ACTIONS TO TAKE:
1. Using the passage on fungal heme catalases, answer each question below briefly.
(a) Which clades of typical catalase genes are found in fungi?
(b) How many paralogs of a catalase gene can the C. cochliodes genome contain?
(c) Which method was used to analyze the possible role of the C. cochliodes catalase isozymes in defense against oxidative stress?
2. Summarize the passage on fungal heme catalases in two sentences.

DOCUMENT SEGMENT:

Typical (monofunctional) heme catalases are enzymes that very efficiently dismutase hydrogen peroxide to oxygen and water. In contrast with heme peroxidases they can both reduce and oxidize hydrogen peroxide and have negligible peroxidatic activity [41]. Heme catalases represent a monophyletic group that evolved as a distinct gene family from prokaryotes to almost all lineages of eukaryotes [11]. In Fig. 7 the phylogeny focused on fungal heme catalases is presented. There are 3 distinct clades of genes for typical catalases defined by Klotz et al. [42]. In fungi only representatives of Clade 2 (large subunit, secretory catalases) and Clade 3 (small subunit, mostly peroxisomal catalases) can be found. There are up to four gene paralogs of a catalase gene within C. cochliodes genome that underlines the importance of mostly monofunctional catalases for the removal of H2O2. There are thermophilic basal lineages for the large subunit secretory catalases CcochKatA1, CcochKatA2 and their C. globosum counterparts, a situation very similar to the peroxidase superfamilies. In contrast, there are mesophilic basal lineages for the small subunit peroxisomal catalases CcochKatB1 and CcochKatB2 (Fig. 7 – on the right). In particular, CcochKatB1 and CgKatB1 have a basal lineage among catalases from various soil and phytopathogenic fungi. Surprisingly, CcochKatB2 has no counterpart in the closely related genome of C. globosum. Putative catalase from a widely distributed soil fungus S. schenckii shares a common ancestor with this unique small subunit peroxisomal catalase of C. cochliodes (Fig. 7). Possible involvement of C. cochliodes four catalase isozymes in the defence against oxidative stress was analysed by RT-PCR. Obtained results in the early exponential phase of fungal growth show only a slight induction of the paralog katB2 in the medium containing peroxyacetic acid (Table 5).

DATA SHOWN:
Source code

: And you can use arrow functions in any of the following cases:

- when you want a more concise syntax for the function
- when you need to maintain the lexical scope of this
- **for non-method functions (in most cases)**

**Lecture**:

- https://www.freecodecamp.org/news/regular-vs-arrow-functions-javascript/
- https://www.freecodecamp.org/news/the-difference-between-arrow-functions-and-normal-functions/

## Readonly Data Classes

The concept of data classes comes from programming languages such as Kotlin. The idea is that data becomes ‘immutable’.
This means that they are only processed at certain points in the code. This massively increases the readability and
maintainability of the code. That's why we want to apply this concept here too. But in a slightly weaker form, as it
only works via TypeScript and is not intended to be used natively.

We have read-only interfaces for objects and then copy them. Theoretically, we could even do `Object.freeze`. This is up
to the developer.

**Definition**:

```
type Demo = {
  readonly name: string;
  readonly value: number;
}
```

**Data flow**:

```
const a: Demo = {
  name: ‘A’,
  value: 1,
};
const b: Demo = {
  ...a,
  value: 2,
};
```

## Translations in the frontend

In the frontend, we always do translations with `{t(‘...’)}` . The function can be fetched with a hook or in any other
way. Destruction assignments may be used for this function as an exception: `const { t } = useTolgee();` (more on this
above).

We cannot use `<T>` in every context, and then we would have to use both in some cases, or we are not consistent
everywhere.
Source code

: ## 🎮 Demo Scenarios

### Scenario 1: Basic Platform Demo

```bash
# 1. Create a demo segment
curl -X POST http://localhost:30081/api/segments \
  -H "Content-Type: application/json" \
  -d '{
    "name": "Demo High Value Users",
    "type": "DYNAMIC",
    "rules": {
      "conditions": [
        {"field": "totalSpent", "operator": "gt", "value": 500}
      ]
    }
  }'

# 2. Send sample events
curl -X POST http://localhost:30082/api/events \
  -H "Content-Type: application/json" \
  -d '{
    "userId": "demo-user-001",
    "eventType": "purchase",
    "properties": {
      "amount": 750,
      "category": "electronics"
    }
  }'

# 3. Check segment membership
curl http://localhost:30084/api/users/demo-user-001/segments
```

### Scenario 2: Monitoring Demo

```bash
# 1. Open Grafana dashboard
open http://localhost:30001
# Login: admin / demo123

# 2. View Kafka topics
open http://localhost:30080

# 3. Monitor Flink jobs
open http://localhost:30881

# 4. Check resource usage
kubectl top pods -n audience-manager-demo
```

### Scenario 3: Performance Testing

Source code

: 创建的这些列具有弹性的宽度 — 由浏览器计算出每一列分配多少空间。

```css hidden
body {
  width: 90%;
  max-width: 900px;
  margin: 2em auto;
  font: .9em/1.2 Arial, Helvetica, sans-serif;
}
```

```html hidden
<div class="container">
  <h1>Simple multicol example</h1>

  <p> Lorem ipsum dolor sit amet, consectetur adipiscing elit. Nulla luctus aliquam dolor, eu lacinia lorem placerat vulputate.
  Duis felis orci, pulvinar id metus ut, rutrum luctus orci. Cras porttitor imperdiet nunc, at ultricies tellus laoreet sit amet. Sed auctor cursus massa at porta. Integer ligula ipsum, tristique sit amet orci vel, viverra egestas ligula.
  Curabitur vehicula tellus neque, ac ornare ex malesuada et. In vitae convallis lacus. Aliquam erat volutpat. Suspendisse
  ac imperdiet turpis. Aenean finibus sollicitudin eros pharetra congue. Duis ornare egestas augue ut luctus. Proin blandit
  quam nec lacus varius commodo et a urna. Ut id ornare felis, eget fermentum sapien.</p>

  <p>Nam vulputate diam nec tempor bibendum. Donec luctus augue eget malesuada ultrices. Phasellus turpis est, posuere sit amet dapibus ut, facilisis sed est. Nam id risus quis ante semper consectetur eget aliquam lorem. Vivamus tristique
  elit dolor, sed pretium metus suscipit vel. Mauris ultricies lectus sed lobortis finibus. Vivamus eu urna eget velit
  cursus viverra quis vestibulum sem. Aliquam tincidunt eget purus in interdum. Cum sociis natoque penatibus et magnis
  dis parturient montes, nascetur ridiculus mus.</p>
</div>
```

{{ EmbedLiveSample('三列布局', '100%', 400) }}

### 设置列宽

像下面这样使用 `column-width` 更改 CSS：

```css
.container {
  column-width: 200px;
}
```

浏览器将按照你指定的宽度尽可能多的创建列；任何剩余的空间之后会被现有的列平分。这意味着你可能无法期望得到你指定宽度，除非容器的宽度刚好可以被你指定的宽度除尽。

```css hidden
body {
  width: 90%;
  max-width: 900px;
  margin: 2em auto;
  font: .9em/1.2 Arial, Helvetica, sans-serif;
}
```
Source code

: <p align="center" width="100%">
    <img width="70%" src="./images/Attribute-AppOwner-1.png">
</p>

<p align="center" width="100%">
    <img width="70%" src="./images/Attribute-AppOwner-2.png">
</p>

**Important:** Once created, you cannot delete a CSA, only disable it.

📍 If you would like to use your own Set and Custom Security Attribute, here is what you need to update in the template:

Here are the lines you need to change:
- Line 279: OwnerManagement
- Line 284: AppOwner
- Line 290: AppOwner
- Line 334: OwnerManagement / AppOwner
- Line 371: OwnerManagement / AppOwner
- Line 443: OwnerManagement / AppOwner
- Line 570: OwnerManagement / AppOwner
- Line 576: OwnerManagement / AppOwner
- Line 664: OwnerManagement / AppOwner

TASK ANSWERS:
1.
(a) Clade 2 (large subunit, secretory catalases) and Clade 3 (small subunit, mostly peroxisomal catalases).
(b) Up to four.
(c) RT-PCR.

2. Typical heme catalases very efficiently break down hydrogen peroxide into oxygen and water, and fungi contain only Clade 2 (large subunit, secretory) and Clade 3 (small subunit, mostly peroxisomal) catalases, with up to four gene paralogs in the C. cochliodes genome. The secretory catalases have thermophilic basal lineages, whereas the peroxisomal ones have mesophilic basal lineages; CcochKatB2 has no counterpart in C. globosum, and RT-PCR in the early exponential phase showed only a slight induction of katB2 in medium containing peroxyacetic acid.